On 4/18/2012 11:09 AM, Doran, Michael D wrote:
> I don't believe that is the case. Take UTF-8 out of the picture, and consider the MARC-8 character set with its escape sequences and combining characters. A character such as an "n" with a tilde would consist of two bytes. The Greek small letter alpha, if invoked in accordance with ANSI X3.41, would consist of five bytes (two bytes for the initial escape sequence, a byte for the character, and then two bytes for the escape sequence returning to the default character set).

ISO 2709 doesn't care how many bytes your characters are. The directory
and offsets and other things count bytes, not characters. (which was, in
my opinion, the _right_ decision, for once with marc!)

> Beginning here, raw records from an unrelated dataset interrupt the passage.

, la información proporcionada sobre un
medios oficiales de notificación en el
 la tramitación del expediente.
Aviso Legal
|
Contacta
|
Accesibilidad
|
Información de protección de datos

How bytes translate into characters is not a concern of ISO 2709.

The majority of non-7-bit-ASCII encodings will have chars that are more
than one byte, either sometimes or always. This is true of MARC8 (some
chars), UTF8 (some chars), and UTF16 (all chars), all of them. (It is
not true of Latin-1 though, for instance, I don't think).

ISO 2709 doesn't care what char encodings you use, and there's no
standard ISO 2709 way to determine what char encodings are used for
_data_ in the MARC record. ISO 2709 does say that _structural_ elements
like field names, subfield names, the directory itself, seperator chars,
etc, all need to be (essentially, over-simplifying) 7-bit-ASCII. The
actual data itself is application dependent, 2709 doesn't care, and 2709
doesn't give any standard cross-2709 way to determine it.

That is my conclusion at the moment, helped by all of you all in this
thread, thanks!